Establishing Corrosion Growth Rates Based on MFL-C vs. MFL In-Line Inspection Run-to-Run Comparisons
Performing in-line inspection (ILI) run-to-run comparisons is a vital component of any pipeline integrity management program. A primary objective of ILI run-to-run comparisons is to establish corrosion growth rates along the length of a given pipeline segment that are defensible, justifiable, and realistic without being overly conservative.

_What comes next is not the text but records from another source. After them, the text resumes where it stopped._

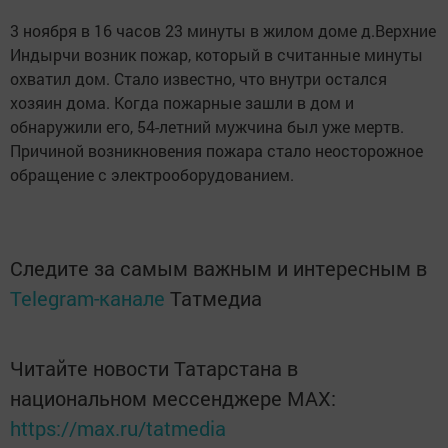
3 ноября в 16 часов 23 минуты в жилом доме д.Верхние
Индырчи возник пожар, который в считанные минуты
охватил дом. Стало известно, что внутри остался
хозяин дома. Когда пожарные зашли в дом и
обнаружили его, 54-летний мужчина был уже мертв.
Причиной возникновения пожара стало неосторожное
обращение с электрооборудованием.
Следите за самым важным и интересным в
Telegram-канале
Татмедиа
Читайте новости Татарстана в
национальном мессенджере MАХ:
https://max.ru/tatmedia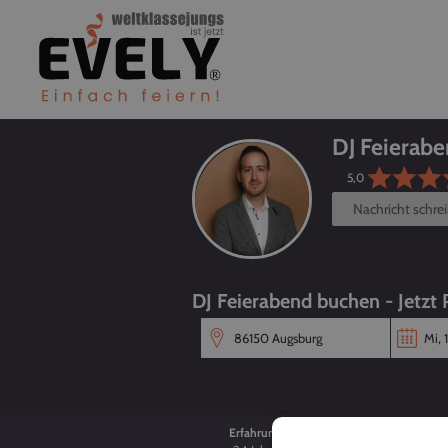
DJ Feierab
5,0
Nachricht schre
DJ Feierabend buchen - Jetzt 
Erfahrung
Alter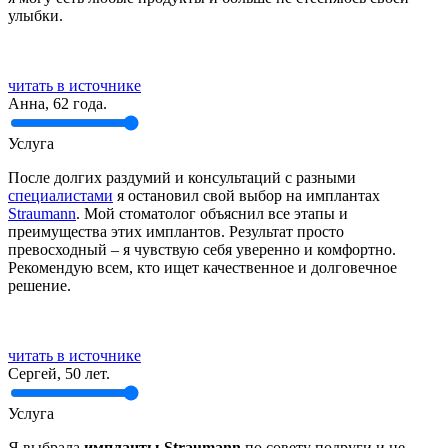
улыбки.
читать в источнике
Анна, 62 года.
Услуга
После долгих раздумий и консультаций с разными
специалистами
я остановил свой выбор на имплантах
Straumann
. Мой стоматолог объяснил все этапы и
преимущества этих имплантов. Результат просто
превосходный – я чувствую себя уверенно и комфортно.
Рекомендую всем, кто ищет качественное и долговечное
решение.
читать в источнике
Сергей, 50 лет.
Услуга
Я выбрала
импланты Straumann
по совету подруги и не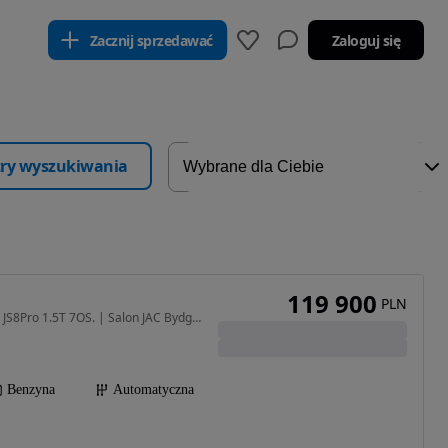
Zacznij sprzedawać
Zaloguj się
ltry wyszukiwania
119 900
PLN
1499 cm3 • 175 KM • JAC JS8Pro 1.5T 7OS. | Salon JAC Bydgoszcz
Benzyna
Automatyczna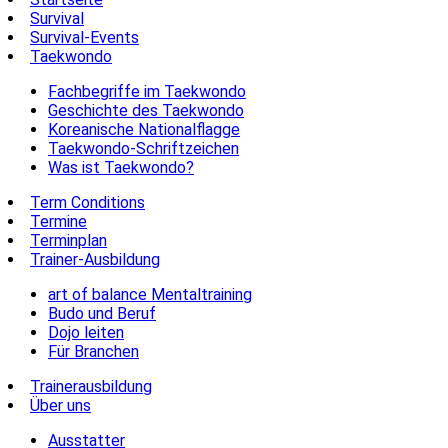
Survival
Survival-Events
Taekwondo
Fachbegriffe im Taekwondo
Geschichte des Taekwondo
Koreanische Nationalflagge
Taekwondo-Schriftzeichen
Was ist Taekwondo?
Term Conditions
Termine
Terminplan
Trainer-Ausbildung
art of balance Mentaltraining
Budo und Beruf
Dojo leiten
Für Branchen
Trainerausbildung
Über uns
Ausstatter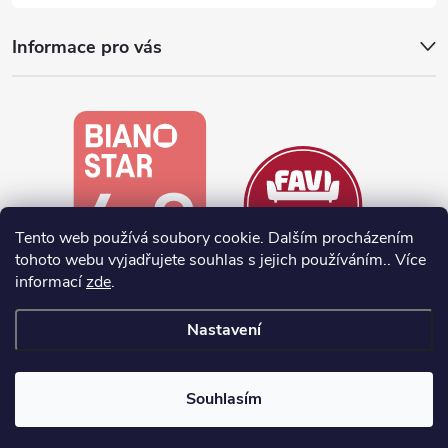
Informace pro vás
Tento web používá soubory cookie. Dalším procházením
tohoto webu vyjadřujete souhlas s jejich používáním.. Více
informací
zde
.
Nastavení
Vytvořil Shoptet
Souhlasím
Copyright 2026
noela.cz
. Všechna práva vyhrazena.
Upravit nastavení
cookies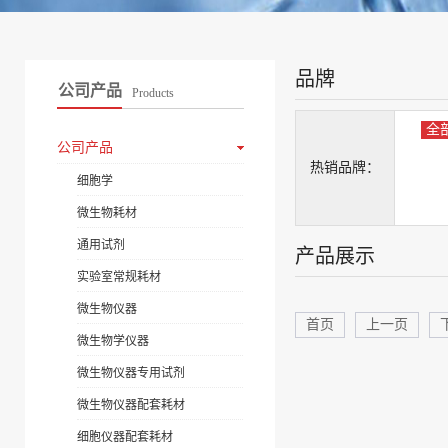
品牌
公司产品
Products
全
公司产品
热销品牌：
细胞学
微生物耗材
通用试剂
产品展示
实验室常规耗材
微生物仪器
首页
上一页
微生物学仪器
微生物仪器专用试剂
微生物仪器配套耗材
细胞仪器配套耗材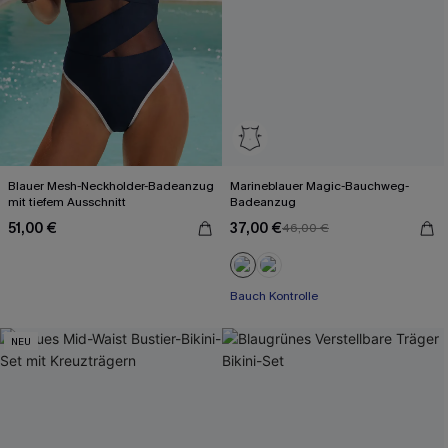
Blauer Mesh-Neckholder-Badeanzug
Marineblauer Magic-Bauchweg-
mit tiefem Ausschnitt
Badeanzug
51,00 €
37,00 €
46,00 €
Bauch Kontrolle
NEU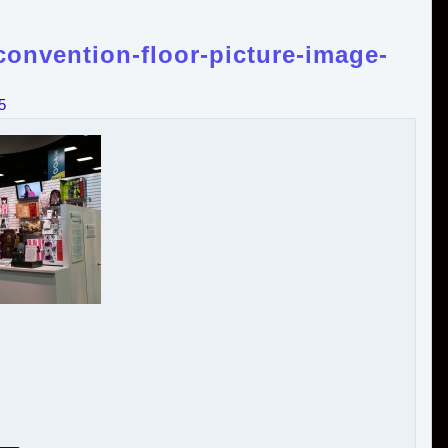
onvention-floor-picture-image-
5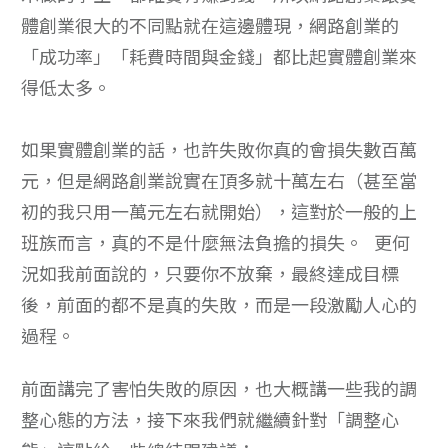
體創業很大的不同點就在這邊體現，網路創業的
「成功率」「耗費時間與金錢」都比起實體創業來
得低太多。
如果實體創業的話，也許失敗你真的會損失數百萬
元，但是網路創業說實在頂多就十萬左右（甚至當
初的我只用一萬元左右就開始），這對於一般的上
班族而言，真的不是什麼無法負擔的損失。 更何
況如我前面說的，只要你不放棄，最終達成目標
後，前面的都不是真的失敗，而是一段激勵人心的
過程。
前面講完了害怕失敗的原因，也大概講一些我的調
整心態的方法，接下來我們就繼續針對「調整心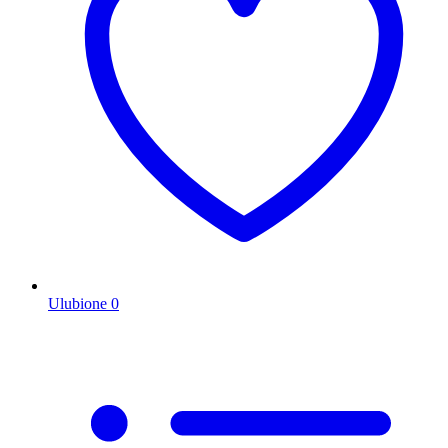
Ulubione
0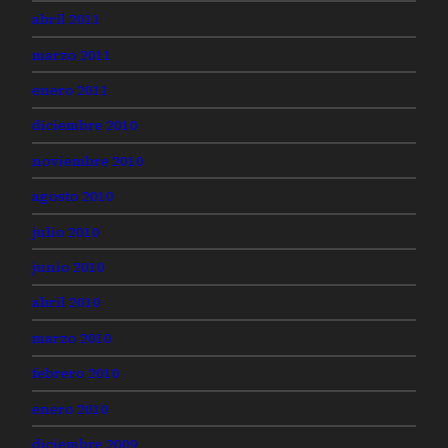
abril 2011
marzo 2011
enero 2011
diciembre 2010
noviembre 2010
agosto 2010
julio 2010
junio 2010
abril 2010
marzo 2010
febrero 2010
enero 2010
diciembre 2009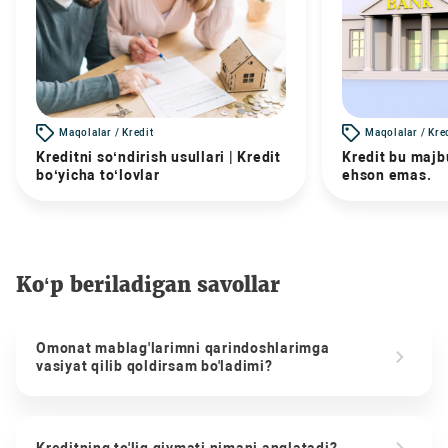
Maqolalar / Kredit
Maqolalar / Kre
Kreditni so‘ndirish usullari | Kredit
Kredit bu majbu
bo‘yicha to‘lovlar
ehson emas.
Ko‘p beriladigan savollar
Omonat mablag'larimni qarindoshlarimga
vasiyat qilib qoldirsam bo'ladimi?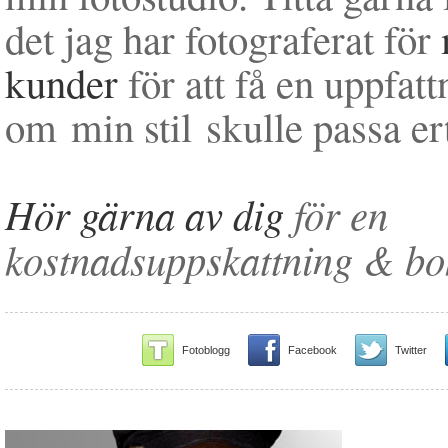
det jag har fotograferat för
kunder
för att få en uppfatt
om min stil skulle passa ert
Hör gärna av dig
för en
kostnadsuppskattning & bo
Fotoblogg
Facebook
Twitter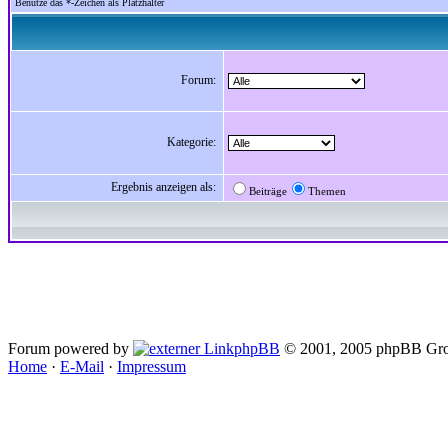
Benutze das *-Zeichen als Platzhalter
Forum:
Kategorie:
Ergebnis anzeigen als:
Beiträge
Themen
Forum powered by
phpBB
© 2001, 2005 phpBB Gro
Home
·
E-Mail
·
Impressum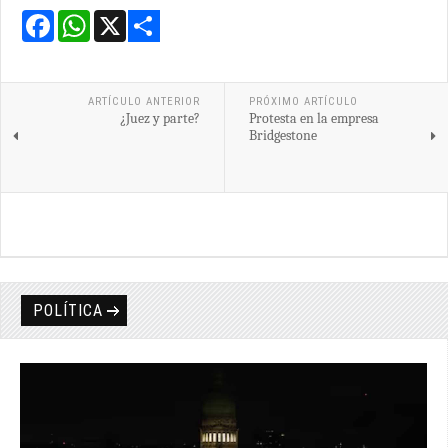
Facebook
WhatsApp
X
Share
ARTÍCULO ANTERIOR
PRÓXIMO ARTÍCULO
¿Juez y parte?
Protesta en la empresa
Bridgestone
POLÍTICA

Establishing realistic corrosion growth rates based on ILI data can be challenging, especially when considering different technologies are sometimes employed between the subsequent ILI tool runs. One example of this is a circumferential magnetic flux leakage (MFL-C) ILI survey followed by an axial magnetic flux leakage (MFL) ILI survey. While the two technologies are similar in that both can detect and characterize metal loss anomalies, they differ in the direction of the applied magnetic field. As a result, the tools may detect and characterize (i.e., size) the anomalies differently depending on the shapes and orientations of the anomalies.
This paper explores the differences observed in the detection and sizing of different anomaly types by the two technologies, how these differences contribute to calculated corrosion growth rates, and what considerations should be made when comparing MFL and MFL-C ILI data for the purpose of determining corrosion growth rates.